Partial derivative of a function with respect to a vector I have the following error term E:
$$E = \frac{1}{c}\sum_{\substack{
   i<j}} \frac{[d_{ij}^* - d_{ij}]^2}{d_{ij}^*}$$ 
where
$$c = \sum_{\substack{
   i<j}}d_{ij}^*$$
and 
$$d_{ij} = \sqrt{\sum_{\substack{k=1}}^{d} [ y_{ik} - y_{jk}]^2}$$
and
$$d^*_{ij} = \sqrt{\sum_{\substack{k=1}}^{n} [ y_{ik} - y_{jk}]^2}, n < d $$
$d_{ij}^*$ have the same equation as above but its values are constant but the measures are in $\mathbb{R}^{N}$ and $n < d$ . 
I need step by step explanation on finding the partial derivative $\frac{\partial E}{\partial y_{pq}}$ which is given below.

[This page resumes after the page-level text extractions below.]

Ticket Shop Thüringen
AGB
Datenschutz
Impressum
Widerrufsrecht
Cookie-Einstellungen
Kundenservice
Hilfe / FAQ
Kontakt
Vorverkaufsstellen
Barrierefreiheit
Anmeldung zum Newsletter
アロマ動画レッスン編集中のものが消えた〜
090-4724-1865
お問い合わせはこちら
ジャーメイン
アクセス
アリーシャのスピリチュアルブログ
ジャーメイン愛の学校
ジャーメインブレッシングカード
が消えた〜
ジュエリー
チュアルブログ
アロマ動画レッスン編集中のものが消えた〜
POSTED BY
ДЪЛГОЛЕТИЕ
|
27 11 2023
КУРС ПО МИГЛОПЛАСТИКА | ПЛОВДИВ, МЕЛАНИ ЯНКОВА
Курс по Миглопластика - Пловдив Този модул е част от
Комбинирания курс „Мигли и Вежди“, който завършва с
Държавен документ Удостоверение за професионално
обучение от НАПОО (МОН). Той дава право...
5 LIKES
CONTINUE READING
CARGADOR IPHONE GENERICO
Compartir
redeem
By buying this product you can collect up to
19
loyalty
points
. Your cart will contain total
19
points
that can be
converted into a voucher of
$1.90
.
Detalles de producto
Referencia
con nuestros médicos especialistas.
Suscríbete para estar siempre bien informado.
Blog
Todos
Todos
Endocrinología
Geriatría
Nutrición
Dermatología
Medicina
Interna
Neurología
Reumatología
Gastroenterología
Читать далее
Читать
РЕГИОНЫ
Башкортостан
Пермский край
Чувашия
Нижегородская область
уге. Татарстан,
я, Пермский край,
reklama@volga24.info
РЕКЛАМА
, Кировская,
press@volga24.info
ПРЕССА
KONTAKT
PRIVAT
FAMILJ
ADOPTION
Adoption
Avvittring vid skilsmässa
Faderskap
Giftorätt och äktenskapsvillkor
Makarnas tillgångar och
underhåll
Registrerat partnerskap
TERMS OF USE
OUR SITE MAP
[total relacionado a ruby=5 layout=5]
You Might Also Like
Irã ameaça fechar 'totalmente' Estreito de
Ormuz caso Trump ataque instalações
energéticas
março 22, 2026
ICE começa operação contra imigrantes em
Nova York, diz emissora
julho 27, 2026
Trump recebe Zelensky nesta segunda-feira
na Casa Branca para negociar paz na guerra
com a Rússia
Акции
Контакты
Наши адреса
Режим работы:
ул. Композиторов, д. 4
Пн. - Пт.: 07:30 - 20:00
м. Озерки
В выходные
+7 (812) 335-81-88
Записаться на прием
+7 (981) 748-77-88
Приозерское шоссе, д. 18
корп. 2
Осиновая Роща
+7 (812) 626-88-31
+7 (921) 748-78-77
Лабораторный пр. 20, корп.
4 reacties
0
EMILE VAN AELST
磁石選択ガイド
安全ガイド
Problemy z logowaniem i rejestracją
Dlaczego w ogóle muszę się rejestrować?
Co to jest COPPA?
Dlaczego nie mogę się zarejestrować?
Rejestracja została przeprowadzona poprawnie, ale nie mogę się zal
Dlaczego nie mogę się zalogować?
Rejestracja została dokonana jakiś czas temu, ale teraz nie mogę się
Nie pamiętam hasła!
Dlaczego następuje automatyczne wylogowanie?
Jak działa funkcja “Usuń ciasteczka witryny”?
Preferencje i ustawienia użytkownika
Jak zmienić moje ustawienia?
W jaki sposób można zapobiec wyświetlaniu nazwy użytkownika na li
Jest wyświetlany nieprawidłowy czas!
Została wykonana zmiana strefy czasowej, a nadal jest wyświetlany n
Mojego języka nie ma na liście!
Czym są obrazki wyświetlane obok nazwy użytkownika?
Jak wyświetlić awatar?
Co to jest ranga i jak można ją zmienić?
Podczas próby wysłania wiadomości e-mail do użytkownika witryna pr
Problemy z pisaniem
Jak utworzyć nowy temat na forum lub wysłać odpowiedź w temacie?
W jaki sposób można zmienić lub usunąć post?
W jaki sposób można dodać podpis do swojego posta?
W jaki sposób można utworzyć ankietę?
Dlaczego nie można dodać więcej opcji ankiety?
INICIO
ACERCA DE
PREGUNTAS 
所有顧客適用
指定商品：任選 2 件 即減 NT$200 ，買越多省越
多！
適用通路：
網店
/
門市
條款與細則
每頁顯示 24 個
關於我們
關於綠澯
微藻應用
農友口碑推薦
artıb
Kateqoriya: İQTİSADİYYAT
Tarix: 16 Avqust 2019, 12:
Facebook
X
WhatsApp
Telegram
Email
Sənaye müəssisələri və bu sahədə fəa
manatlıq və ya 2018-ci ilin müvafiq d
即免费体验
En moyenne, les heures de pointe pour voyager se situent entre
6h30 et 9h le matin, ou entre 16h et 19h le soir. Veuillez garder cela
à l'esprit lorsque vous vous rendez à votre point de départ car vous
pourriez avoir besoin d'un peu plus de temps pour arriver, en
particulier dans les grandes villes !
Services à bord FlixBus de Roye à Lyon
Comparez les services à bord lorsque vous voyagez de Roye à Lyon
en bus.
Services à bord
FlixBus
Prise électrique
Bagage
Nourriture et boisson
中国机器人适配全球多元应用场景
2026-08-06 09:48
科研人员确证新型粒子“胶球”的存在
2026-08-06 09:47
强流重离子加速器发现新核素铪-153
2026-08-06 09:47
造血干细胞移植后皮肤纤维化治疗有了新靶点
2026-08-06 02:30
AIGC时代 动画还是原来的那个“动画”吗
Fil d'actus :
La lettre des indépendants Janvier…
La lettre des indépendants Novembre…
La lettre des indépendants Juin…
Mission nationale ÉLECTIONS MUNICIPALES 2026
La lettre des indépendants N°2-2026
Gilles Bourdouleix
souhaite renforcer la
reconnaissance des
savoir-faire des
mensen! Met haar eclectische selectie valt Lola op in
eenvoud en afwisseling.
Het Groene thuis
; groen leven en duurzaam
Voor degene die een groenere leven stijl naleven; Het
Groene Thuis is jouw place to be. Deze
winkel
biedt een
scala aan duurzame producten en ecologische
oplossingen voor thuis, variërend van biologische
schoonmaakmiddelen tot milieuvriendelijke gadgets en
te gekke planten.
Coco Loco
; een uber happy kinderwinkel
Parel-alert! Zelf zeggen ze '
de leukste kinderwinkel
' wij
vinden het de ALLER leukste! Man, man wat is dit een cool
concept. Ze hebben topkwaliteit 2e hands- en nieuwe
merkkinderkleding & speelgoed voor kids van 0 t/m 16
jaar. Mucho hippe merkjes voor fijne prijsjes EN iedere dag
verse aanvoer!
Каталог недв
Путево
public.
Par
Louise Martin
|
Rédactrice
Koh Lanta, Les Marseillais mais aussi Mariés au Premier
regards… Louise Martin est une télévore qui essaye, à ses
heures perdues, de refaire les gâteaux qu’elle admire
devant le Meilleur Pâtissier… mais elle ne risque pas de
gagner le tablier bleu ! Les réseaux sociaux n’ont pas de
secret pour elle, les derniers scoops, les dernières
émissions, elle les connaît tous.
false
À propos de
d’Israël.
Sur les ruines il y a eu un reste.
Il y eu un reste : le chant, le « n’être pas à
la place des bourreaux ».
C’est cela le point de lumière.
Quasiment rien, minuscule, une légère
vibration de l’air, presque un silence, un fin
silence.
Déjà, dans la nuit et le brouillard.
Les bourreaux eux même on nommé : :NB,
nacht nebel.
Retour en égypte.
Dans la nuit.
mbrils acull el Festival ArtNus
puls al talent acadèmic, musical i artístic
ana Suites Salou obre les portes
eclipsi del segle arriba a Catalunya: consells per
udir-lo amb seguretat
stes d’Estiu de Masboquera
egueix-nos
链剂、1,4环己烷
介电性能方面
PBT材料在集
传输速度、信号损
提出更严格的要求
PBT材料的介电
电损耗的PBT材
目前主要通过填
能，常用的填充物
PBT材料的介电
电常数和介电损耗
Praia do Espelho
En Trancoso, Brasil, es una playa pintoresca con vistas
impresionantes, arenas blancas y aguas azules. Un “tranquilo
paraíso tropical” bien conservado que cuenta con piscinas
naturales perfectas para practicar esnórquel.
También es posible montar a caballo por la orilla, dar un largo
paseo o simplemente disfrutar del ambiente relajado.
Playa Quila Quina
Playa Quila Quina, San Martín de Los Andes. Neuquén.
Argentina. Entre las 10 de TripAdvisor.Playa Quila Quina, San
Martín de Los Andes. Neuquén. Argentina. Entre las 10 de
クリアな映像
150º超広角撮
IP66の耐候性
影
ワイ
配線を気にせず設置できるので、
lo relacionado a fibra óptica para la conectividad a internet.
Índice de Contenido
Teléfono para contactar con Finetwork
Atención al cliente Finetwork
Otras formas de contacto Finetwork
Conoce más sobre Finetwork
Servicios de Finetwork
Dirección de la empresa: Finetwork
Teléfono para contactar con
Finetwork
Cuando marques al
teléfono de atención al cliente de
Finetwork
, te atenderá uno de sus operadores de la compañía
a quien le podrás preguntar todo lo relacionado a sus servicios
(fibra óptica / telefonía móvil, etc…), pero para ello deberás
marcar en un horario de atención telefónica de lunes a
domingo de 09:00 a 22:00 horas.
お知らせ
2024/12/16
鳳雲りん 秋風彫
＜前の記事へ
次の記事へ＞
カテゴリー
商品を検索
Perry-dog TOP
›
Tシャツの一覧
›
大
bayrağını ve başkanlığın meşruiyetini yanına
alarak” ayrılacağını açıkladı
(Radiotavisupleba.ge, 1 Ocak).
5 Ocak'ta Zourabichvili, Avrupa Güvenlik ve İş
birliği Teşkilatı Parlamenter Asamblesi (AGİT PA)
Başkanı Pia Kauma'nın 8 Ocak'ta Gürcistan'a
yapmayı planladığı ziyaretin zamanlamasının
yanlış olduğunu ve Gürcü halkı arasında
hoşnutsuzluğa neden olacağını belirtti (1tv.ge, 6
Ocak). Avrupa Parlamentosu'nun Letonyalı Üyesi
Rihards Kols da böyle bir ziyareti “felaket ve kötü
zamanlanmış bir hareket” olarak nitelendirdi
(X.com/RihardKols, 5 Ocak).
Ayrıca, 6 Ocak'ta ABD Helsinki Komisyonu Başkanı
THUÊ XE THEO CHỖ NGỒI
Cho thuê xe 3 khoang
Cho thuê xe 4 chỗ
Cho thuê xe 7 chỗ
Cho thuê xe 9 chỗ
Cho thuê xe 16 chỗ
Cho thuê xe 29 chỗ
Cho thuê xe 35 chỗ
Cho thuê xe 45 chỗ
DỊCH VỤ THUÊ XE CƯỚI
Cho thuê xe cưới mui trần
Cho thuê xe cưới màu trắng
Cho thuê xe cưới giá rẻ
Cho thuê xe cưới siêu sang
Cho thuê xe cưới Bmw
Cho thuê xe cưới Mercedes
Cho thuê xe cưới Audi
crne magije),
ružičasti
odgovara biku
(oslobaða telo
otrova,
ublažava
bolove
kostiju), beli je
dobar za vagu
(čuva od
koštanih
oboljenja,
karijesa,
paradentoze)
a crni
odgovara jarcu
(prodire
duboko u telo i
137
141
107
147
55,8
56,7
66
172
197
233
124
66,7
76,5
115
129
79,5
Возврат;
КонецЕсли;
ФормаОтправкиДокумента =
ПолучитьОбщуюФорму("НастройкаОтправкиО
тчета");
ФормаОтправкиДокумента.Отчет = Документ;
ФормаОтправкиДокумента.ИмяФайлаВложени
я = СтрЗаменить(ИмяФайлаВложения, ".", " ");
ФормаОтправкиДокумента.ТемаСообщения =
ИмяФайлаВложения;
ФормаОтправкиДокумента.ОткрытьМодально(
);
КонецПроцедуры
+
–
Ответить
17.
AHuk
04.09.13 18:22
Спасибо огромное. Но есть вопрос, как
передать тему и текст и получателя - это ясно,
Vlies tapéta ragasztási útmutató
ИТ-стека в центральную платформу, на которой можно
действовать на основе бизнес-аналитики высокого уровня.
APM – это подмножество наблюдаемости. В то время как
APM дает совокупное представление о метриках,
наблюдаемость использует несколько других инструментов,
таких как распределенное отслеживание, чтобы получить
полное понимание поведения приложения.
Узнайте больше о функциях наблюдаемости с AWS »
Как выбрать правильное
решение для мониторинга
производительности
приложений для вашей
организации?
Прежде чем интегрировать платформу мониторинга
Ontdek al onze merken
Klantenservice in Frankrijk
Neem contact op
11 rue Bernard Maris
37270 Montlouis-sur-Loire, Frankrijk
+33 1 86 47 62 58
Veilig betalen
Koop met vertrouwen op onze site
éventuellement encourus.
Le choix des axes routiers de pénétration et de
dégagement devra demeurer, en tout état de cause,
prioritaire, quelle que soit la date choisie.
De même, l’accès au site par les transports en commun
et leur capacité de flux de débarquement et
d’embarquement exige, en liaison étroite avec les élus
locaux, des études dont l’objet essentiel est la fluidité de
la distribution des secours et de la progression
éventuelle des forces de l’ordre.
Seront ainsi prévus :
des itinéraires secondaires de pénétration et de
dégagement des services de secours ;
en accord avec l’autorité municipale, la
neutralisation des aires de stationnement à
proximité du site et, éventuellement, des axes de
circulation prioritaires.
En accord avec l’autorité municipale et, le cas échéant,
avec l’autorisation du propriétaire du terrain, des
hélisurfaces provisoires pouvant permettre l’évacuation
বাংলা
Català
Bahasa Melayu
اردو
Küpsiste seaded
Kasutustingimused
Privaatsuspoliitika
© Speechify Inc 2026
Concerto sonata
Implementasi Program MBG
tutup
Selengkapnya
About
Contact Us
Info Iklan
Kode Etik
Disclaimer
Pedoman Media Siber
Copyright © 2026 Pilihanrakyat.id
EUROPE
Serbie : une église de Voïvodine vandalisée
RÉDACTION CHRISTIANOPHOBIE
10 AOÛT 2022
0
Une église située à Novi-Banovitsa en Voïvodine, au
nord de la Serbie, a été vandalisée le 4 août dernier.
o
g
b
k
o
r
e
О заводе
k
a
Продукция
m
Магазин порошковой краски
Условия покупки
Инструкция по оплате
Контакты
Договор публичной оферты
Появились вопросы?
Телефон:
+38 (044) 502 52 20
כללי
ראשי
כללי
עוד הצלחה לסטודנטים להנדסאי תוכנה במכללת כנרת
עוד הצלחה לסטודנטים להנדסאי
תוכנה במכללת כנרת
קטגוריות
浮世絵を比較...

$$\frac{\partial E}{\partial y_{pq}} = \frac{-2}{c}\sum_{\substack{
   j=1,j\neq p}}^{N} \left[\frac{d_{pj}^* - d_{pj}}{d_{pj}d_{pj}^*}\right](y_{pq} - y_{jq}) $$
 A: I will give you some relevant steps of the computations.
We have
$$\frac{\partial E}{\partial y_{pq}}=-\frac{1}{c^2}\frac{\partial c}{\partial y_{pq}}\sum_{i<j}f(d_{ij},d^{*}_{ij})+ \frac{1}{c}\sum_{i<j}\frac{\partial f(d_{ij},d^{*}_{ij})}{\partial y_{pq}},$$
where $f(d_{ij},d^{*}_{ij})=\frac{d_{ij}-d^{*}_{ij}}{d^{*}_{ij}}$.
Now
$$\frac{\partial d_{ij} }{ \partial y_{pq} }=\frac{1}{d_{ij}} \sum_{k=1}^d\left( 2(y_{ik}-y_{jk})\frac{\partial (y_{ik}-y_{jk})}{\partial y_{pq}}\right),  $$
and
$$\frac{\partial d^{*}_{ij} }{ \partial y_{pq} }=\frac{1}{d^{*}_{ij}} \sum_{k=1}^n\left( 2(y_{ik}-y_{jk})\frac{\partial (y_{ik}-y_{jk})}{\partial y_{pq}}\right).  $$
Before computing $\frac{\partial (y_{ik}-y_{jk})}{\partial y_{pq}}$, using the above formulae we can arrive at
$$\frac{\partial c}{\partial y_{pq}}=\sum_{i<j}\frac{\partial d^{*}_{ij}}{\partial y_{pq}},$$
and
$$\frac{\partial f(d_{ij},d^{*}_{ij}) }{ \partial y_{pq} }=
\frac{\partial }{\partial y_{pq}}\left( \frac{ d_{ij}-d^{*}_{ij} }{ d^{*}_{ij} }\right)=
 -\frac{1}{(d^{*}_{ij})^2}\frac{\partial d^{*}_{ij} }{ \partial y_{pq} }(d_{ij}-d^{*}_{ij})+\frac{1}{d^{*}_{ij}}\frac{\partial (d_{ij}-d^{*}_{ij}) }{ \partial y_{pq} }= \\-\frac{1}{(d^{*}_{ij})^2}\frac{\partial d^{*}_{ij} }{ \partial y_{pq} }(d_{ij}-d^{*}_{ij})+\frac{1}{d^{*}_{ij}}\frac{\partial d_{ij} }{ \partial y_{pq} }  -\frac{1}{d^{*}_{ij}}\frac{\partial d^{*}_{ij} }{ \partial y_{pq} }.$$
All is left is the computation of $\frac{\partial (y_{ik}-y_{jk})}{\partial y_{pq}}$, with $i<j$. The idea is to use
$$\frac{\partial y_{ik}}{\partial y_{pq}}=\delta_{ip}\delta_{kq},$$
$$\frac{\partial y_{jk}}{\partial y_{pq}}=\delta_{jp}\delta_{kq}.$$
Now you need to sum all the above considerations and (after some work) arrive at the desired result.